I’ve been pondering resistance.
I happen to have a fair amount of it. I resist sleep (always have) until I’m over-tired. I resist being organized (even though I crave it). I resist setting up a creative space in my home because then I’d have to actually show up and paint (hello fear and judgment).
It hit me today, in a moment of blinding clarity, that I’ve started resisting some of the very things that grief taught me to soften into, and that I’d better return to those lessons before life hands me another kick in the pants. This was after I woke from a dream where I got a phone call that my daughter had been killed in a car accident at the age of 22. (She’s currently 5)
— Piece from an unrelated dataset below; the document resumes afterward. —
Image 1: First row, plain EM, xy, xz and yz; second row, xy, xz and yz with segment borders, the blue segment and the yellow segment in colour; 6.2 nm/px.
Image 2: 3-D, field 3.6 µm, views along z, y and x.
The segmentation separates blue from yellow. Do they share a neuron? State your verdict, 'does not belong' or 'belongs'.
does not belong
I talk often of life – and grief – being a spiral. We revisit situations, feeling their familiarity and the frustration of not having it all figured out (I thought I dealt with this already!). But we do it from a different vantage point on the spiral. We’ve changed. Life has changed. We’re ready to release, or learn, or heal on a deeper level.
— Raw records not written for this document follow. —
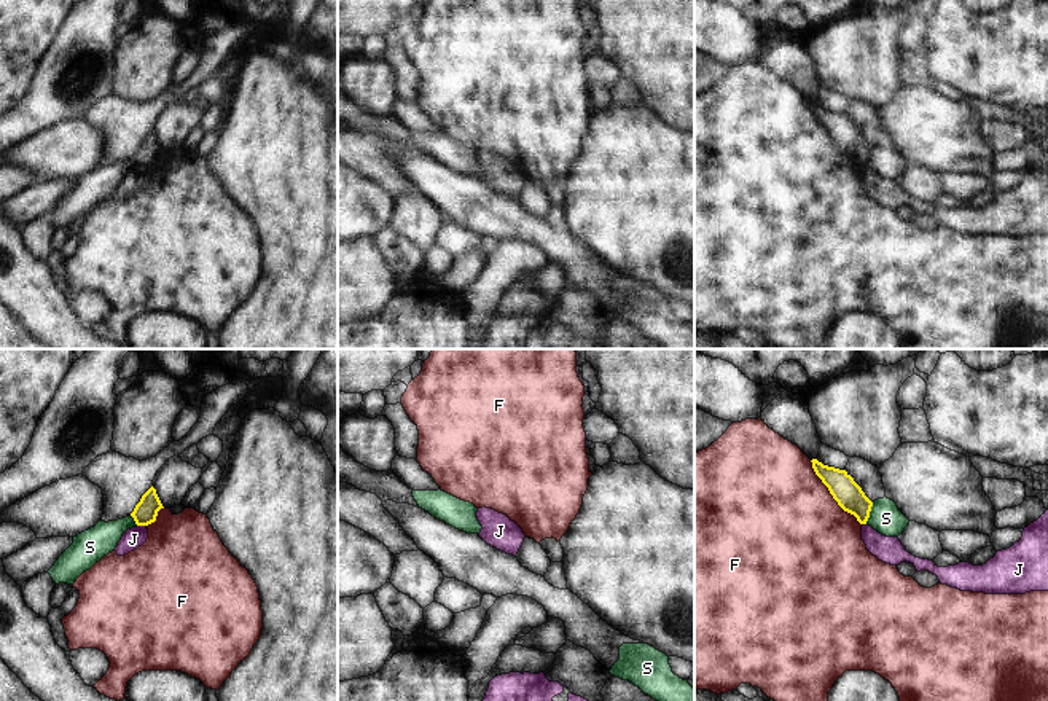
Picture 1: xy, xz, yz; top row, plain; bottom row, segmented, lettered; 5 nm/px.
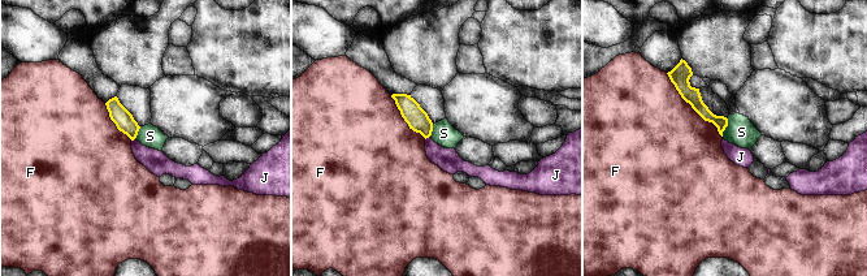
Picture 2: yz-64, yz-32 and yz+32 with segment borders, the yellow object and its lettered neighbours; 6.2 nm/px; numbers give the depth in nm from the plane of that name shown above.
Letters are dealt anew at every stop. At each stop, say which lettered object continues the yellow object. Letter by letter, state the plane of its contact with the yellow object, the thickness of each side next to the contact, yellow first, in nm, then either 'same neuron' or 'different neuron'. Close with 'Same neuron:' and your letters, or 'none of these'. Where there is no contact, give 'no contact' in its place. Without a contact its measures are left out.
F: contact in yz; calibres 140 and 500 nm; different neuron
J: contact in xy; calibres 120 and 100 nm; different neuron
S: contact in yz; calibres 140 and 160 nm; different neuron
Same neuron: none of these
Which brings me back to resistance.
What if, instead of judging ourselves (okay, myself) for feeling it, and trying to talk myself out of it (you KNOW you need more sleep Alana, what’s wrong with you?!) we fall head first into it. Why not feel the resistance fully, even if it means throwing a tantrum like a tired two-year old, and get to what’s underneath it?
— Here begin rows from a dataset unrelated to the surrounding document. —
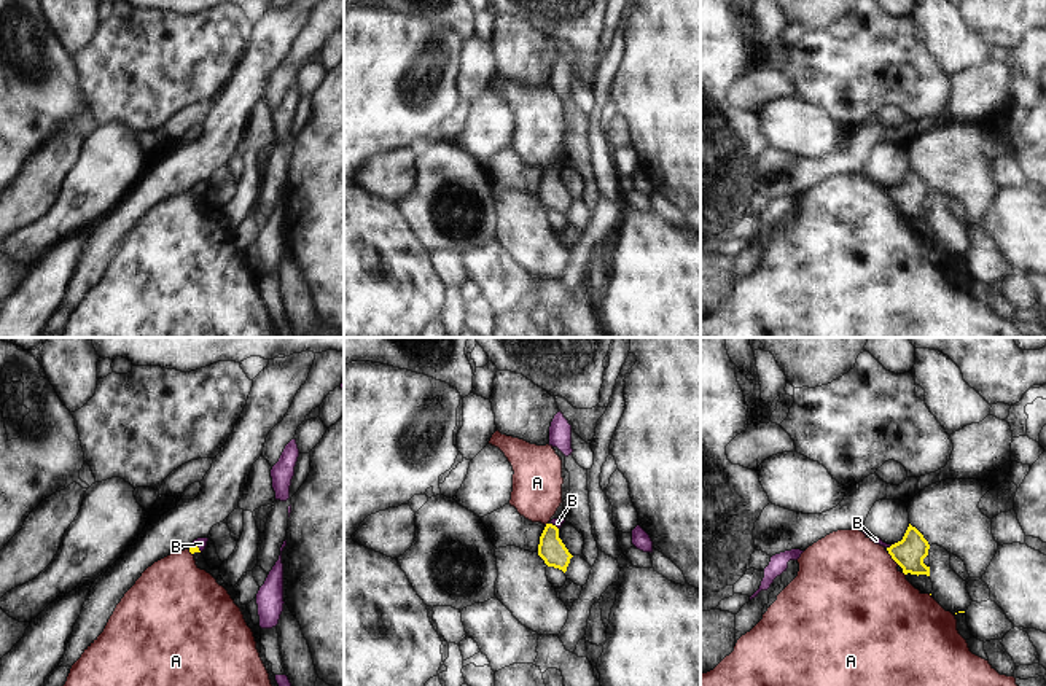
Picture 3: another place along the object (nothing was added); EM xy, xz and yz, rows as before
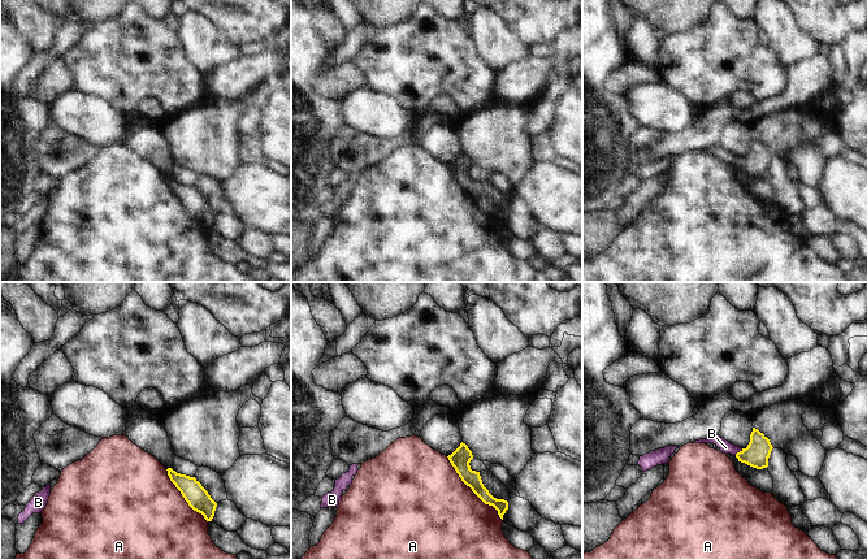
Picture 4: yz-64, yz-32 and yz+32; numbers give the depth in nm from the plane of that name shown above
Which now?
A: contact in yz; calibres 160 and 480 nm; different neuron
B: contact in xy; calibres 40 and 60 nm; same neuron
Same neuron: B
I can figure it out, in my head, which does me little to no good. If I allow myself to feel the resistance in my body, to drink it like a camel at an oasis, to scream at the sky, my cluttered desk, my bed “I don’t want to!”, I wonder what I would discover.
How about you? What are you resisting right now? Are you willing to find what lies underneath? I’d love to know.
Wishing you an enjoyable + enlightening tantrum.